[Dataset entries]
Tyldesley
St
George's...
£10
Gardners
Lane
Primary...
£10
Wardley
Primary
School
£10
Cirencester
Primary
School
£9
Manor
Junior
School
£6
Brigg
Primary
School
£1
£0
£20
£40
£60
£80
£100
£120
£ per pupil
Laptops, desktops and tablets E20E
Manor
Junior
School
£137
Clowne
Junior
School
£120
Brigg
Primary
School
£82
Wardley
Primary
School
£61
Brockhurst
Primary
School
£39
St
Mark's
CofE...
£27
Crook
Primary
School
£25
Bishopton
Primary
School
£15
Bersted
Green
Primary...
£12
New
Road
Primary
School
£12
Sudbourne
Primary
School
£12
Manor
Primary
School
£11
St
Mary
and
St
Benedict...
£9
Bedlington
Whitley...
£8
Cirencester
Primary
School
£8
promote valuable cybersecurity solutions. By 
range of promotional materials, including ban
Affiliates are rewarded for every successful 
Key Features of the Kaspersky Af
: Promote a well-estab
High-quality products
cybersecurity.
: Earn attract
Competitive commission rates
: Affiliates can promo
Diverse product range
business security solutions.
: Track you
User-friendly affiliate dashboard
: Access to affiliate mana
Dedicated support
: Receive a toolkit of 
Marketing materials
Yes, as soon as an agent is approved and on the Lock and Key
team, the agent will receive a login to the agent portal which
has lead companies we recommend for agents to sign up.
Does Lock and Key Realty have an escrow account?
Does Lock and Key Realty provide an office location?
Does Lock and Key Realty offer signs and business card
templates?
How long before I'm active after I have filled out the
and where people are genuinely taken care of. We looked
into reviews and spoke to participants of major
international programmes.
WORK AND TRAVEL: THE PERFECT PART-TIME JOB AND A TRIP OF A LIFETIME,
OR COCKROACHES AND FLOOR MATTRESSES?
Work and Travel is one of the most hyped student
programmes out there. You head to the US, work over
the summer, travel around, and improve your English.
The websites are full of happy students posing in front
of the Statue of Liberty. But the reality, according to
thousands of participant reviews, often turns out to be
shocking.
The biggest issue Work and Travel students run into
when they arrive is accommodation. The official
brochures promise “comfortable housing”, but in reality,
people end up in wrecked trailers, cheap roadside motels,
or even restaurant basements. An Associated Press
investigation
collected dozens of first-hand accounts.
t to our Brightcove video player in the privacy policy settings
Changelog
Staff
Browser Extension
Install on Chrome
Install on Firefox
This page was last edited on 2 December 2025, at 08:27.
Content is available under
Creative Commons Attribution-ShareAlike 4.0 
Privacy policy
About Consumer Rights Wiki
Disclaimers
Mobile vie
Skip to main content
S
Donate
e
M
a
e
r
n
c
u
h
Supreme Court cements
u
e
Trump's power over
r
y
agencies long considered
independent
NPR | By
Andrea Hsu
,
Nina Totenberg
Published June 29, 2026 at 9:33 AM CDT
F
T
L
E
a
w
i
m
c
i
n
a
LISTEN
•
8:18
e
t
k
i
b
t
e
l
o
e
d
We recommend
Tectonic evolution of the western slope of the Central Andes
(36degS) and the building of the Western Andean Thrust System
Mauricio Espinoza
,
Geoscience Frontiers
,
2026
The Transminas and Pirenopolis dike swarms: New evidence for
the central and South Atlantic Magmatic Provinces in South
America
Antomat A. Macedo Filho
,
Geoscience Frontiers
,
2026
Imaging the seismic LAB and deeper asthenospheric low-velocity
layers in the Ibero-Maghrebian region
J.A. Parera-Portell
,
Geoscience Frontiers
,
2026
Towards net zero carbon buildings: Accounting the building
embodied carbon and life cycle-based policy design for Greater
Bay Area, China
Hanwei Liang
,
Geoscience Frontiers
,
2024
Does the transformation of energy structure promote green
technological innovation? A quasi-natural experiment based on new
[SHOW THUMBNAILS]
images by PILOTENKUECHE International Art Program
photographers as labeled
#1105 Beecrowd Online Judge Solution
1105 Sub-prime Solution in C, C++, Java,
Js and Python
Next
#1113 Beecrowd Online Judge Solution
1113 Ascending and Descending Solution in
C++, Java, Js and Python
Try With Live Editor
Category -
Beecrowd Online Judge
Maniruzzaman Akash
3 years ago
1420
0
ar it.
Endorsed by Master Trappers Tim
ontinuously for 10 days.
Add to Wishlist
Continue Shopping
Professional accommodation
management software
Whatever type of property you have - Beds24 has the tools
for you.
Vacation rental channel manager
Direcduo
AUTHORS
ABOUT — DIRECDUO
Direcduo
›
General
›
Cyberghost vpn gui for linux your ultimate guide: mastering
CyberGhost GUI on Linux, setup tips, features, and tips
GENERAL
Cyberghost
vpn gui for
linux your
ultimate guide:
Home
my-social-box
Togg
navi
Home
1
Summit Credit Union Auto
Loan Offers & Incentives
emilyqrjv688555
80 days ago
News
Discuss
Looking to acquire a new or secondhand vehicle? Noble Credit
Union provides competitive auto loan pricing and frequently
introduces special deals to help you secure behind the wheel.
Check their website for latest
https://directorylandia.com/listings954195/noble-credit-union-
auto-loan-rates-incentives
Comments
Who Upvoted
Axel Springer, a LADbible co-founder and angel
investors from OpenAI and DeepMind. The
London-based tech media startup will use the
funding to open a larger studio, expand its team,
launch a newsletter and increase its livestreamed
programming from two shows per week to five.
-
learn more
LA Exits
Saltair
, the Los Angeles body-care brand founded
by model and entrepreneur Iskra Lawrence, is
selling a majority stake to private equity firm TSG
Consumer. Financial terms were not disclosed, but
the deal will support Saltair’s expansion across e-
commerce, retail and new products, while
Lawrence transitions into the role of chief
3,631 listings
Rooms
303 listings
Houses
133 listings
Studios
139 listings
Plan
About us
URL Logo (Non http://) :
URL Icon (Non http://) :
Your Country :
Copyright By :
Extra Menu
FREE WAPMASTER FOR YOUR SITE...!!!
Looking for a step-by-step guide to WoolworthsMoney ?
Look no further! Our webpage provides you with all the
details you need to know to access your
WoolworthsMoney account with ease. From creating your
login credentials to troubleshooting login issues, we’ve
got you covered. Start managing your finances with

_Your assignment_
The records shown earlier should all be returned verbatim.

_Output below_
Tyldesley
St
George's...
£10
Gardners
Lane
Primary...
£10
Wardley
Primary
School
£10
Cirencester
Primary
School
£9
Manor
Junior
School
£6
Brigg
Primary
School
£1
£0
£20
£40
£60
£80
£100
£120
£ per pupil
Laptops, desktops and tablets E20E
Manor
Junior
School
£137
Clowne
Junior
School
£120
Brigg
Primary
School
£82
Wardley
Primary
School
£61
Brockhurst
Primary
School
£39
St
Mark's
CofE...
£27
Crook
Primary
School
£25
Bishopton
Primary
School
£15
Bersted
Green
Primary...
£12
New
Road
Primary
School
£12
Sudbourne
Primary
School
£12
Manor
Primary
School
£11
St
Mary
and
St
Benedict...
£9
Bedlington
Whitley...
£8
Cirencester
Primary
School
£8
promote valuable cybersecurity solutions. By 
range of promotional materials, including ban
Affiliates are rewarded for every successful 
Key Features of the Kaspersky Af
: Promote a well-estab
High-quality products
cybersecurity.
: Earn attract
Competitive commission rates
: Affiliates can promo
Diverse product range
business security solutions.
: Track you
User-friendly affiliate dashboard
: Access to affiliate mana
Dedicated support
: Receive a toolkit of 
Marketing materials
Yes, as soon as an agent is approved and on the Lock and Key
team, the agent will receive a login to the agent portal which
has lead companies we recommend for agents to sign up.
Does Lock and Key Realty have an escrow account?
Does Lock and Key Realty provide an office location?
Does Lock and Key Realty offer signs and business card
templates?
How long before I'm active after I have filled out the
and where people are genuinely taken care of. We looked
into reviews and spoke to participants of major
international programmes.
WORK AND TRAVEL: THE PERFECT PART-TIME JOB AND A TRIP OF A LIFETIME,
OR COCKROACHES AND FLOOR MATTRESSES?
Work and Travel is one of the most hyped student
programmes out there. You head to the US, work over
the summer, travel around, and improve your English.
The websites are full of happy students posing in front
of the Statue of Liberty. But the reality, according to
thousands of participant reviews, often turns out to be
shocking.
The biggest issue Work and Travel students run into
when they arrive is accommodation. The official
brochures promise “comfortable housing”, but in reality,
people end up in wrecked trailers, cheap roadside motels,
or even restaurant basements. An Associated Press
investigation
collected dozens of first-hand accounts.
t to our Brightcove video player in the privacy policy settings
Changelog
Staff
Browser Extension
Install on Chrome
Install on Firefox
This page was last edited on 2 December 2025, at 08:27.
Content is available under
Creative Commons Attribution-ShareAlike 4.0 
Privacy policy
About Consumer Rights Wiki
Disclaimers
Mobile vie
Skip to main content
S
Donate
e
M
a
e
r
n
c
u
h
Supreme Court cements
u
e
Trump's power over
r
y
agencies long considered
independent
NPR | By
Andrea Hsu
,
Nina Totenberg
Published June 29, 2026 at 9:33 AM CDT
F
T
L
E
a
w
i
m
c
i
n
a
LISTEN
•
8:18
e
t
k
i
b
t
e
l
o
e
d
We recommend
Tectonic evolution of the western slope of the Central Andes
(36degS) and the building of the Western Andean Thrust System
Mauricio Espinoza
,
Geoscience Frontiers
,
2026
The Transminas and Pirenopolis dike swarms: New evidence for
the central and South Atlantic Magmatic Provinces in South
America
Antomat A. Macedo Filho
,
Geoscience Frontiers
,
2026
Imaging the seismic LAB and deeper asthenospheric low-velocity
layers in the Ibero-Maghrebian region
J.A. Parera-Portell
,
Geoscience Frontiers
,
2026
Towards net zero carbon buildings: Accounting the building
embodied carbon and life cycle-based policy design for Greater
Bay Area, China
Hanwei Liang
,
Geoscience Frontiers
,
2024
Does the transformation of energy structure promote green
technological innovation? A quasi-natural experiment based on new
[SHOW THUMBNAILS]
images by PILOTENKUECHE International Art Program
photographers as labeled
#1105 Beecrowd Online Judge Solution
1105 Sub-prime Solution in C, C++, Java,
Js and Python
Next
#1113 Beecrowd Online Judge Solution
1113 Ascending and Descending Solution in
C++, Java, Js and Python
Try With Live Editor
Category -
Beecrowd Online Judge
Maniruzzaman Akash
3 years ago
1420
0
ar it.
Endorsed by Master Trappers Tim
ontinuously for 10 days.
Add to Wishlist
Continue Shopping
Professional accommodation
management software
Whatever type of property you have - Beds24 has the tools
for you.
Vacation rental channel manager
Direcduo
AUTHORS
ABOUT — DIRECDUO
Direcduo
›
General
›
Cyberghost vpn gui for linux your ultimate guide: mastering
CyberGhost GUI on Linux, setup tips, features, and tips
GENERAL
Cyberghost
vpn gui for
linux your
ultimate guide:
Home
my-social-box
Togg
navi
Home
1
Summit Credit Union Auto
Loan Offers & Incentives
emilyqrjv688555
80 days ago
News
Discuss
Looking to acquire a new or secondhand vehicle? Noble Credit
Union provides competitive auto loan pricing and frequently
introduces special deals to help you secure behind the wheel.
Check their website for latest
https://directorylandia.com/listings954195/noble-credit-union-
auto-loan-rates-incentives
Comments
Who Upvoted
Axel Springer, a LADbible co-founder and angel
investors from OpenAI and DeepMind. The
London-based tech media startup will use the
funding to open a larger studio, expand its team,
launch a newsletter and increase its livestreamed
programming from two shows per week to five.
-
learn more
LA Exits
Saltair
, the Los Angeles body-care brand founded
by model and entrepreneur Iskra Lawrence, is
selling a majority stake to private equity firm TSG
Consumer. Financial terms were not disclosed, but
the deal will support Saltair’s expansion across e-
commerce, retail and new products, while
Lawrence transitions into the role of chief
3,631 listings
Rooms
303 listings
Houses
133 listings
Studios
139 listings
Plan
About us
URL Logo (Non http://) :
URL Icon (Non http://) :
Your Country :
Copyright By :
Extra Menu
FREE WAPMASTER FOR YOUR SITE...!!!
Looking for a step-by-step guide to WoolworthsMoney ?
Look no further! Our webpage provides you with all the
details you need to know to access your
WoolworthsMoney account with ease. From creating your
login credentials to troubleshooting login issues, we’ve
got you covered. Start managing your finances with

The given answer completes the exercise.